La quantità di bile in questo paese è in esponenziale aumento. Sicuramente in parte è colpa della frustrazione pressante a cui ci sottopone quotidianamente la crisi economica ormai decennale ma in parte questo fatto è anche causato dai social network, luoghi preziosi per molti aspetti ma anche perfetti per chi vuole lanciare il sasso e poi far sparire la mano. Per fare, quindi, un po’ di chiarezza sulle tante voci intorno alle università telematiche è interessante ancorarsi a qualcosa di solido e cosa c’è di più solido del costo della retta universitaria? Perché ai soldi badiamo tutti e perché abbattere qualche barriera socio-economica è un punto a favore di chi ci riesce. Eccome come si intrecciamo telematiche e costo della retta universitaria.
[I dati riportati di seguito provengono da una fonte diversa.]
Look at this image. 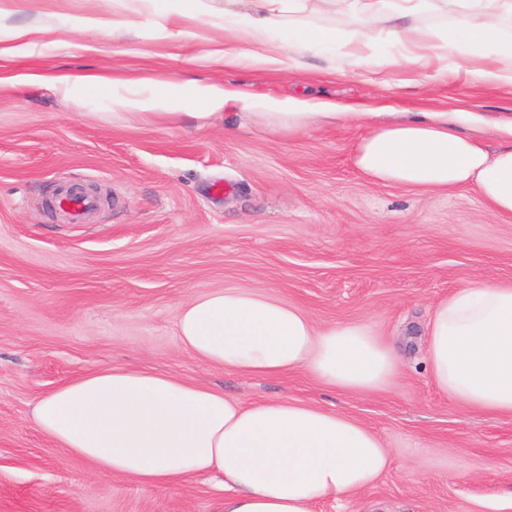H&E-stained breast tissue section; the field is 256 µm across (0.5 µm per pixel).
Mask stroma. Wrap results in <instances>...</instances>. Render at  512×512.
Listing matches in <instances>:
<instances>
[{
  "mask_svg": "<svg viewBox=\"0 0 512 512\" xmlns=\"http://www.w3.org/2000/svg\"><path fill=\"white\" fill-rule=\"evenodd\" d=\"M167 24L137 0H0V512H220L209 474L158 488L99 474L46 438L33 403L91 371L127 367L201 383L248 405L291 398L358 418L393 464L373 487L316 512H512V417L465 409L422 364L434 301L464 282L512 284V217L470 188L422 192L363 179L359 131L343 124L288 139L228 114L211 125L113 120L108 95L79 101L24 82L44 71L190 80L254 96L463 108L512 118V87L477 85L443 54L407 70L375 34L370 63L337 68L342 48L273 70L225 26L224 0H171ZM133 26L119 40L112 19ZM34 35L19 38V31ZM247 58L225 64L221 50ZM92 186L80 223L62 186ZM260 289L317 324H371L397 346L404 376L381 394L338 393L304 372L245 376L185 350L176 322L191 295Z\"/></svg>",
  "mask_w": 512,
  "mask_h": 512,
  "instance_id": "stroma-1",
  "label": "stroma"
}]
</instances>
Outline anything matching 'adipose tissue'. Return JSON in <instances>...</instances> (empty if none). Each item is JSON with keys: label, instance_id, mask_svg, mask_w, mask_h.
Segmentation results:
<instances>
[{"label": "adipose tissue", "instance_id": "obj_1", "mask_svg": "<svg viewBox=\"0 0 512 512\" xmlns=\"http://www.w3.org/2000/svg\"><path fill=\"white\" fill-rule=\"evenodd\" d=\"M307 0H224V15L244 39L266 46L275 28L292 34L290 52L262 56L274 69L295 67L311 46L342 45L343 61L363 65L359 45L385 32L402 65H421L432 49L451 52L469 82L512 86V0H317L324 15L347 14L349 28L303 22ZM428 12L446 25L424 27ZM36 83L83 99L112 96V117L179 122L187 101L202 124L228 108L246 120L295 138L345 123L360 129L352 165L365 180L421 191L472 188L502 216H512V120L493 125L500 145L487 150L473 112H420L377 120L363 107L303 98H253L212 82L190 81L160 93L145 81L120 82L91 72L40 74ZM177 334L196 358L249 376L302 370L344 393H384L402 374L399 351L369 325H317L303 308L260 290L219 289L192 296ZM424 362L435 387L474 411L512 416V284L467 282L431 307ZM32 420L49 439L90 460L104 474L165 487L188 477L223 475L222 512H314L323 500L351 498L388 469L384 439L356 418L291 399L242 405L209 386L139 369L85 374L39 398Z\"/></svg>", "mask_w": 512, "mask_h": 512}]
</instances>
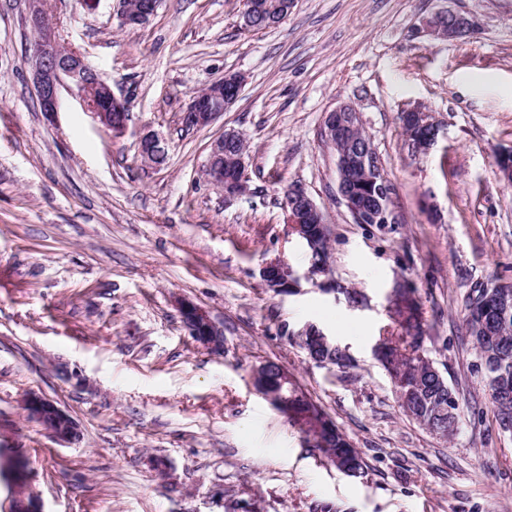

I tempi in cui l’accesso ad una laurea era consentito solo a determinate classi sociali sono ben lontani. Per fortuna. Va detto, però, che un certo gap è stato mantenuto negli anni e, complice anche la crisi economica ciclica in cui verte l’Italia, è stato a tratti anche ampliato. Perché mantenere i figli all’università è un peso per il bilancio familiare e farlo se sono fuori sede è quasi un macigno. Qua entra in gioco un aspetto delle telematiche che nessuno può mettere in discussione, neanche il critico più aspro, perché si tratta di numeri ed i numeri sono incontrovertibili. Il costo della retta universitaria è la cartina tornasole di come si ponga al centro della loro offerta formativa il diritto allo studio. Si tratta, infatti, di un grimaldello in grado di aprire porte fino ad oggi inaccessibili. Perché? Perché nel costo della retta universitaria c’è tutto, dove “tutto” vuol dire davvero “tutto”. Pochi atenei, infatti, a prescindere dalla loro storia che nessuno mette in discussione e indubbiamente meritevole di rispetto, possono evitare sorprese alle famiglie degli studenti. Andiamo sul pratico che di questi tempi fumosi non è mai male. Il costo della retta universitaria è all-inclusive e quindi comprende anche tutti i libri degli esami. Non è poco considerando che quella spesa non è scaglionata in base al reddito e che molti docenti chiedono agli studenti di avere il testo ufficiale. Sempre in quei “denari spesi” del costo della retta universitaria ci sono tutti i materiali didattici come appunti, dispense e power-point e tutti i vari documenti necessari alla vita “amministrativa” dello studente, dall’iscrizione alla stesura del piano di studi. In ultima analisi, poi, va detto che il costo della retta universitaria è anche blindato dalle aggressioni esterne come vitto e alloggio per gli studenti fuori sede. Come? Semplicemente tenendo i ragazzi nelle loro case, a studiare con l’eLearning attraverso i video delle lezioni in streaming fruibili 24 ore su 24.
Se vi interessano maggiori informazioni sull’università telematica e la formazione online in genere, non perdetevi i topic del blog di Universitàtelematica.it. Ogni settimana ci saranno le notizie sui mondi accademici, l’università telematica e i corsi online più interessanti del momento. Per maggiori informazioni cliccate qui.